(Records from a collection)
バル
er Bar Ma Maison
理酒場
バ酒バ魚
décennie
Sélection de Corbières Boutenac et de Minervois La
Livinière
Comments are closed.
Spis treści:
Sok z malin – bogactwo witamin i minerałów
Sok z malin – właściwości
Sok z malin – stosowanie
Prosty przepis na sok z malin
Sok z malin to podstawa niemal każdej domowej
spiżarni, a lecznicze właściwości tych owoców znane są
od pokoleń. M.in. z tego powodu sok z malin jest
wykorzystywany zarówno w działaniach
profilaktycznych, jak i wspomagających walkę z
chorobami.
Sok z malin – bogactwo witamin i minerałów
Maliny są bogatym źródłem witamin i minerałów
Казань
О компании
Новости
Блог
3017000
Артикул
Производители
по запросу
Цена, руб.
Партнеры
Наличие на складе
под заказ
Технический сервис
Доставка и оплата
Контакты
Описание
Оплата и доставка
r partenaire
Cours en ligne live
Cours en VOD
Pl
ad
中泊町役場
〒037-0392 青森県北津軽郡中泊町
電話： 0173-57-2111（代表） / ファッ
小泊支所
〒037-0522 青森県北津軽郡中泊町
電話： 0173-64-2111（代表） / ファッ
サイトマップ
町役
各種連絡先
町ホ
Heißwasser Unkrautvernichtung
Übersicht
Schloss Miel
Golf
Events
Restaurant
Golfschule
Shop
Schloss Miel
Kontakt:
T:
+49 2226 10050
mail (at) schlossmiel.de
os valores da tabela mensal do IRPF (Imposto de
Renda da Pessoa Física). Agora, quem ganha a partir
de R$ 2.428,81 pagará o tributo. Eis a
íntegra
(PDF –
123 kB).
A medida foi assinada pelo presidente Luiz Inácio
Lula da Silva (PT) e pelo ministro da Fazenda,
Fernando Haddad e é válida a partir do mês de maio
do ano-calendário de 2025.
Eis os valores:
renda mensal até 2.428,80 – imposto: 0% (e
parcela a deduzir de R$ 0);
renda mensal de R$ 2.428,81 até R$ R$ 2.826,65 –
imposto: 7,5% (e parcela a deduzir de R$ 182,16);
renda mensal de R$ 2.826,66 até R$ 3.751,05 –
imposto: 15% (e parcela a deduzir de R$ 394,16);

Your assignment » Which lines in the rows above contain the string "parcela", with case counting? Select each one and copy it in full.

Written answer »
parcela a deduzir de R$ 0);
imposto: 7,5% (e parcela a deduzir de R$ 182,16);
imposto: 15% (e parcela a deduzir de R$ 394,16);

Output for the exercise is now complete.